Monday, 12 October 2015

the ocean at the end of the lane - neil gaiman

i totally read a book! i've either been reading things that wouldn't really interest anyone or not reading at all for a few months so i'm very happy to be writing a book review for a change. happy might not be quite the right word though...


it's kind of appropriate that i've just posted my lanark vlog because (don't get me wrong - the ocean at the end of the lane is nothing like lanark) the ocean at the end of the lane is a lot like lanark.  i mean it's not like i read a story, its like i read a feeling.  the whole book is completely infused with pretty much one feeling, which should make it boring, but it doesn't, it makes it completely beautiful. i knew before i read it that neil gaiman kind of wrote this for his wife, amanda palmer (an amazing musician and fascinating human being, please check her out), so i was kind of expecting an unconventional love letter of a book.  and that's not there at all, not a whiff of romance or anything like it, which left me wondering. and it's really only as i've sat down to write this and express it that i realise it works not like a story, but a song.

sorry, i'm writing this in completely the wrong order, first i'm supposed to tell you about the plot: the narrator revisits the place where he grew up, and his mysterious old neighbours, the hempstocks.  as in all good books, this revisiting unlocks a door in his memory, and we discover what happened to him at the age of seven.  which was that his parents took in lodgers, and one of them killed his beloved cat.  then he and his father find the lodger dead in his father's car, and he is taken under the wing of young lettie hempstock, a child like himself, except she isn't. strange, alarming things begin to happen around him, and through his friendship with lettie he is drawn deeper and deeper into a reality that becomes a dream, a myth that becomes a reality, a pond that becomes an ocean. for fuck's sake, it's bad enough as an adult when totally unfair horrible things happen to you, when you are seven you don't even have words for how shit that is. our narrator is so terrifyingly powerless in his own world and the world which invades his own, that a happy ending begins to be unimaginable.

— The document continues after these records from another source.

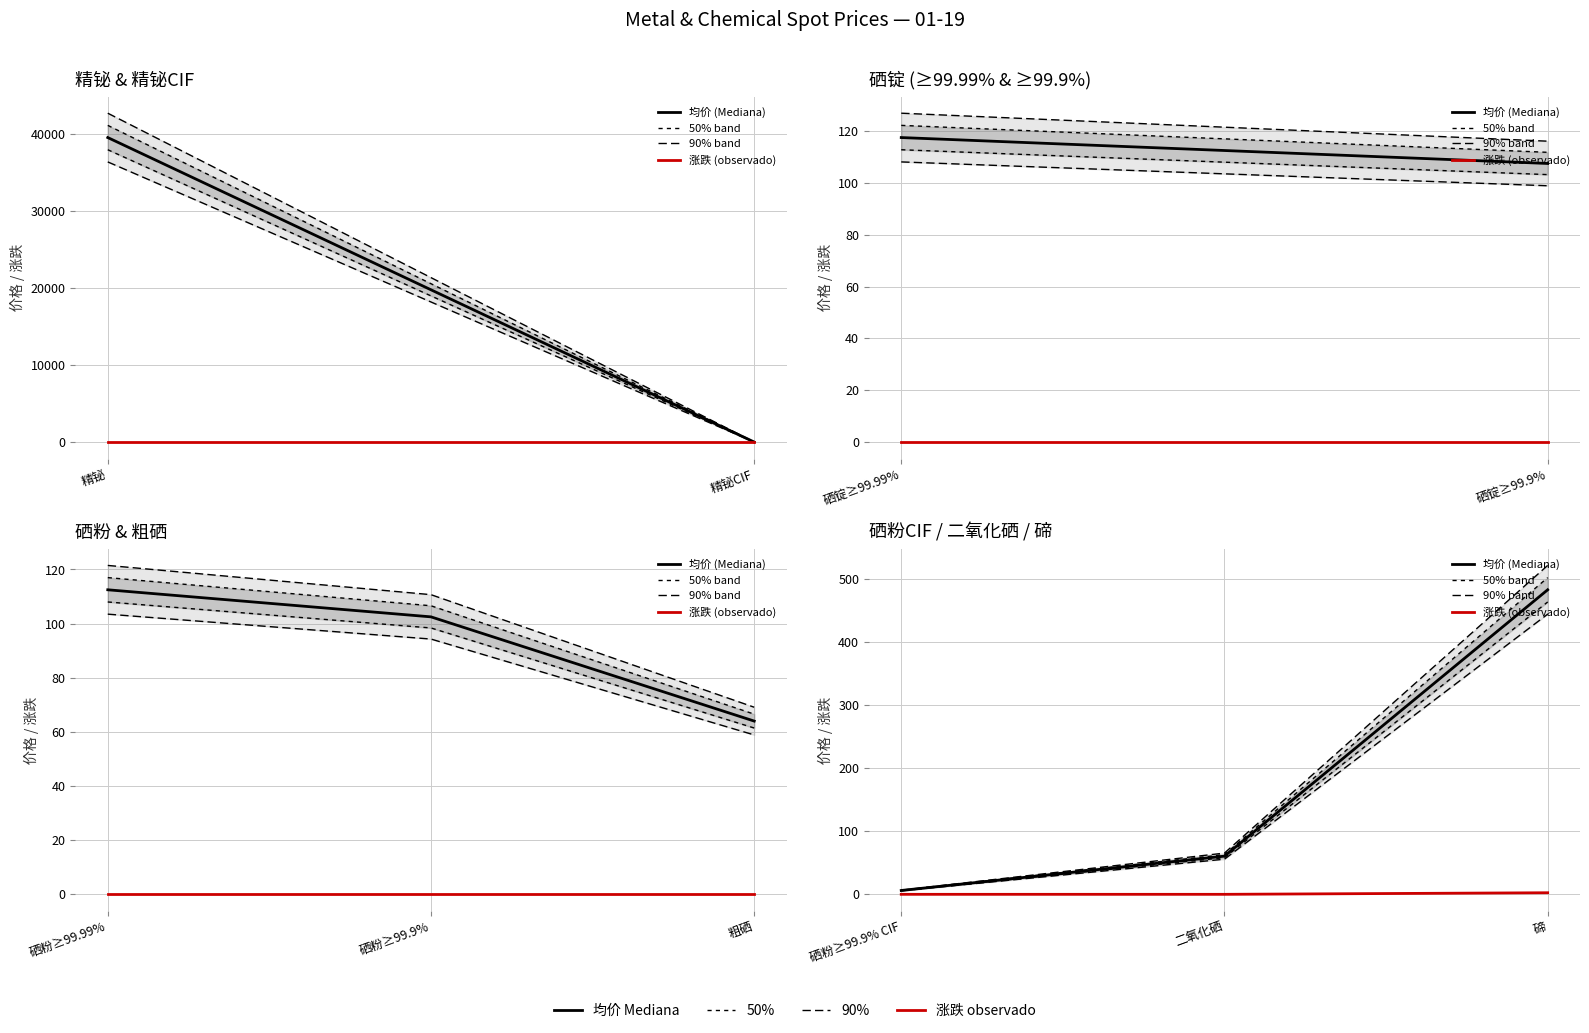

What is the difference between the maximum and minimum values in the 均价 (Mediana) series?

476.4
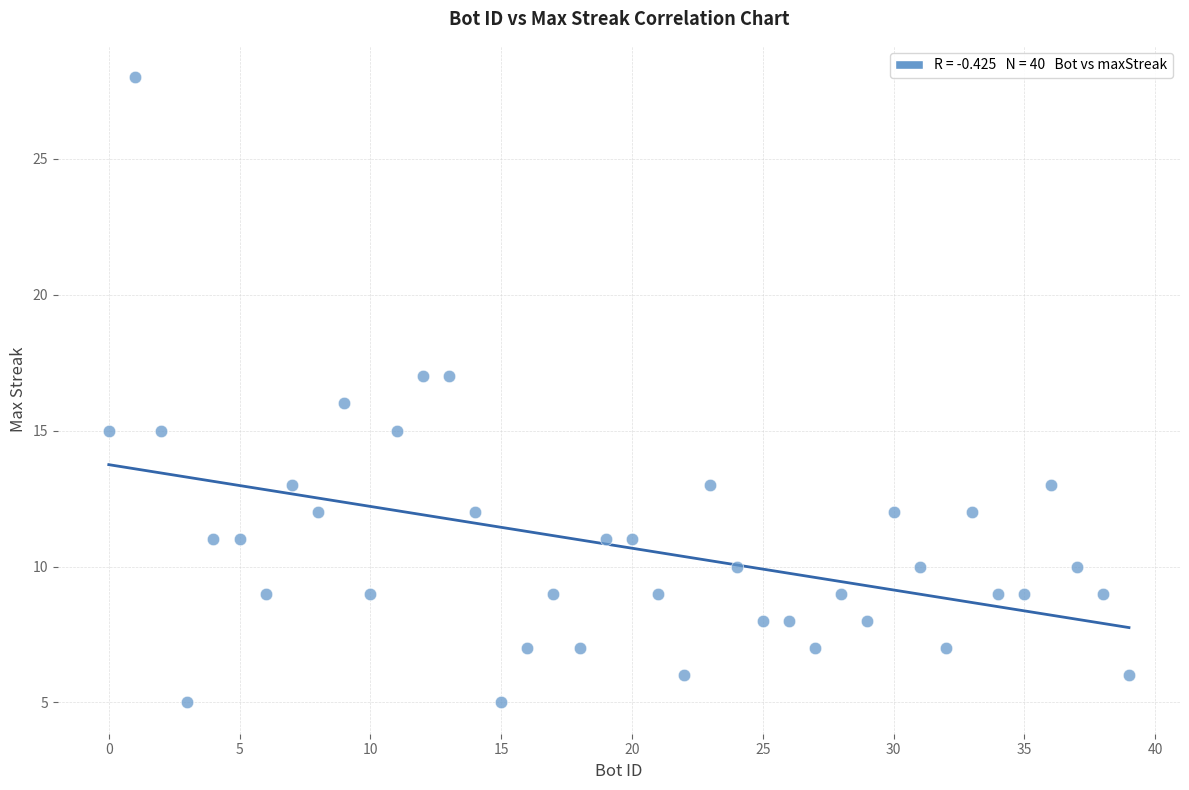

What is the range of X values (max minus min)?

39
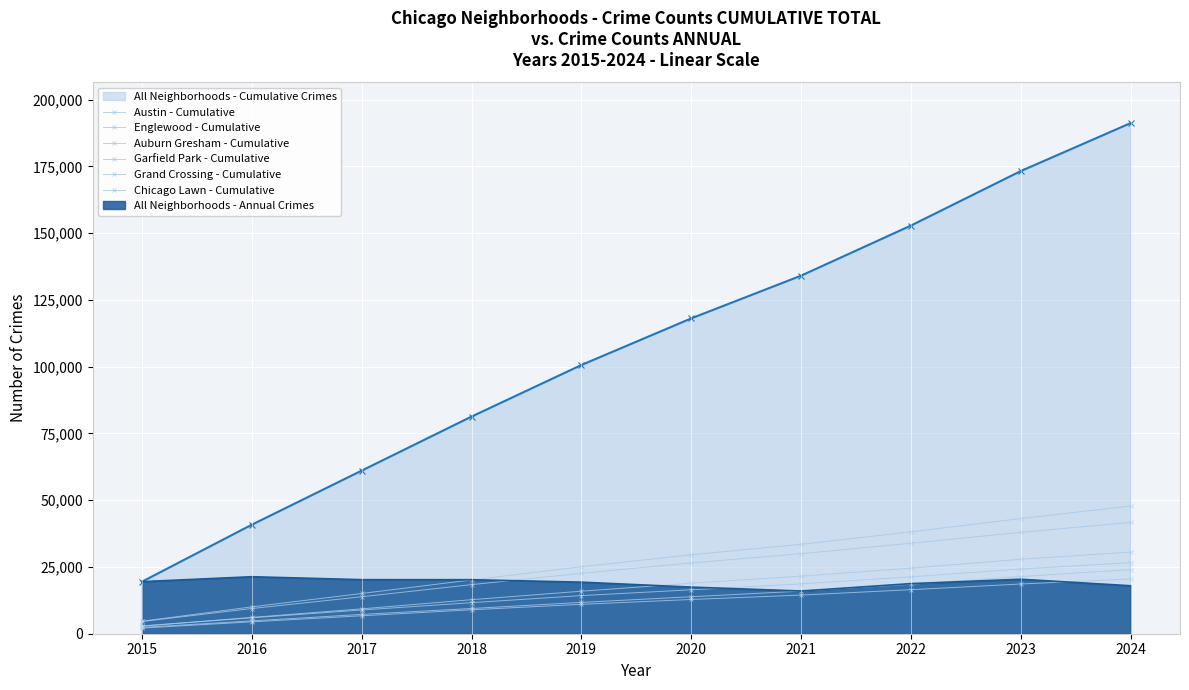

Read the Auburn Gresham - Cumulative value at 2015.

2931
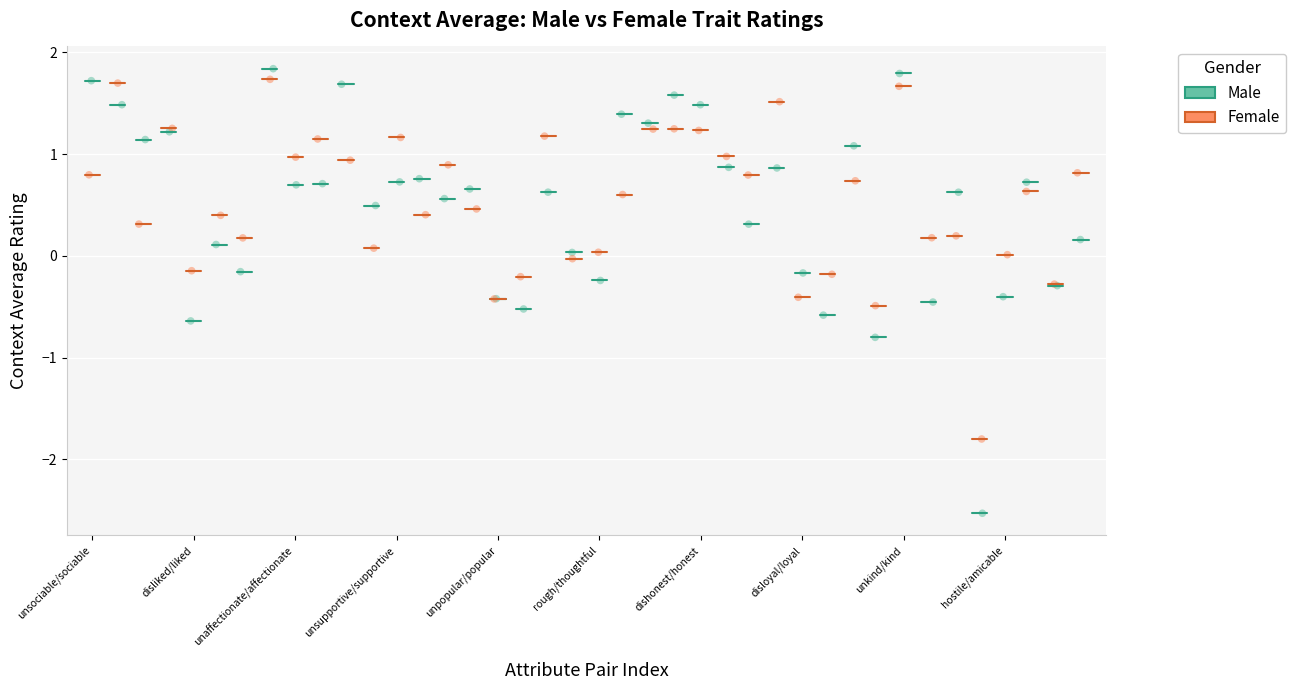

Which series reaches the maximum Y coordinate?

Male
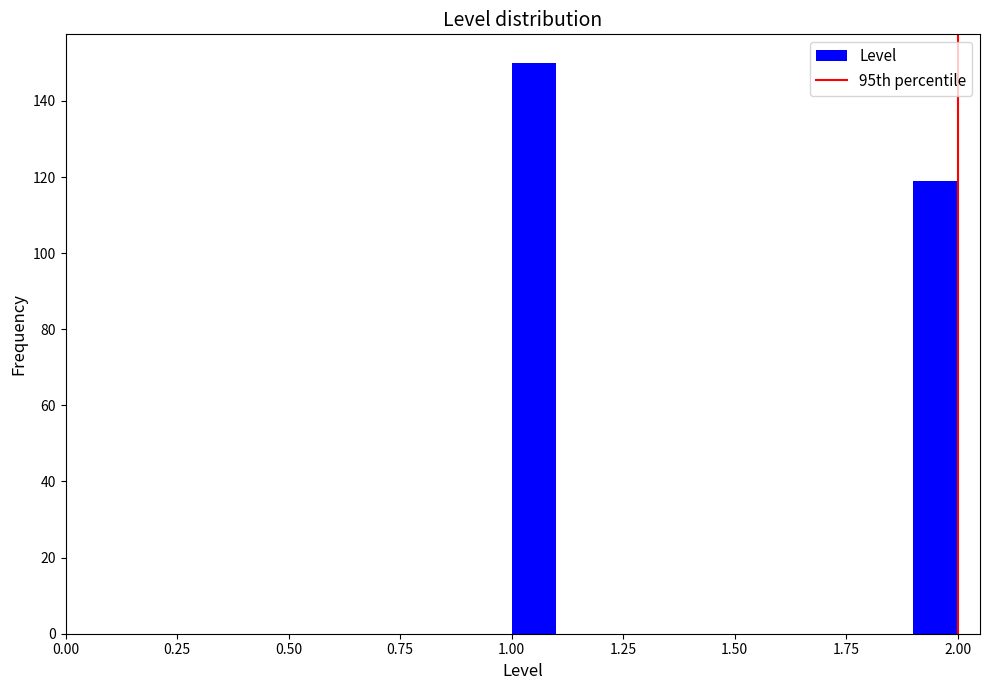

Around what value on the x-axis is the tallest bar? Give the approximate position of its centre, as read against the axis.

1.05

if you asked me to remember being seven, i could recollect only a couple of things. i have a friend from that age, and a school project book. i remember it as basically a happy time. and yet this book is kind of all the terrible, terrible things about being seven, or rather, feeling seven. when adults are unfathomably powerful. when siblings are unnecessarily cruel. when your simple understanding of the world in black and white begins to take on shades of grey, which can be the scariest thing of all.  suddenly in reading i was seven, and utterly miserable. it takes such a special kind of talent for a writer to do all that and make you want to keep reading.

i heard gaiman give a talk about this book when it was first published, so i knew maybe more than i was supposed to.  he talked about why his book coraline, featuring a girl of more or less the same age encountering similarly mythical evil and whooping its ass, is a children's book, and this is not - because children's books need to have hope, he said. so you can draw your own conclusions from that. but if you want a sweet, funny, dark fairytale, go read stardust.  if you want a thrilling, scary kid's adventure, read coraline. if you want an epic modern myth, read american gods. if you want strange, beautiful sadness, read this.